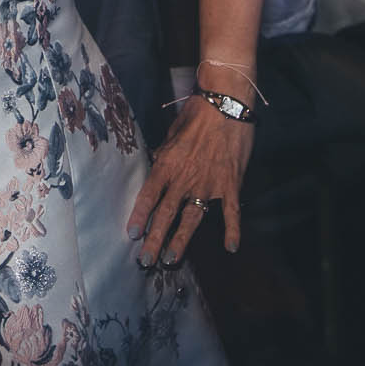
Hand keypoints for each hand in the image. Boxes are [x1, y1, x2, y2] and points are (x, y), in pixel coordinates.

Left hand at [125, 95, 252, 264]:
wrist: (226, 104)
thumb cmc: (197, 114)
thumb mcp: (172, 133)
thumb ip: (165, 153)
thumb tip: (158, 164)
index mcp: (167, 165)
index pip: (148, 196)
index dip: (139, 217)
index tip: (132, 235)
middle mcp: (184, 179)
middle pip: (165, 215)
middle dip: (154, 240)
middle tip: (146, 261)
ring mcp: (208, 184)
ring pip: (192, 219)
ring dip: (181, 241)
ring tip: (171, 259)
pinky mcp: (230, 185)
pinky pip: (231, 213)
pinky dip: (232, 230)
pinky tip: (231, 247)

Problem description: Nothing but the lines from the one containing "middle dip: (154, 240)" to the last line of the listing above belongs in the answer; restate each word for word.

Solution to this task:
middle dip: (154, 240)
middle tip: (146, 261)
ring mcp: (208, 184)
ring pip: (192, 219)
ring dip: (181, 241)
ring tip: (171, 259)
pinky mcp: (230, 185)
pinky pip: (231, 213)
pinky dip: (232, 230)
pinky tip: (231, 247)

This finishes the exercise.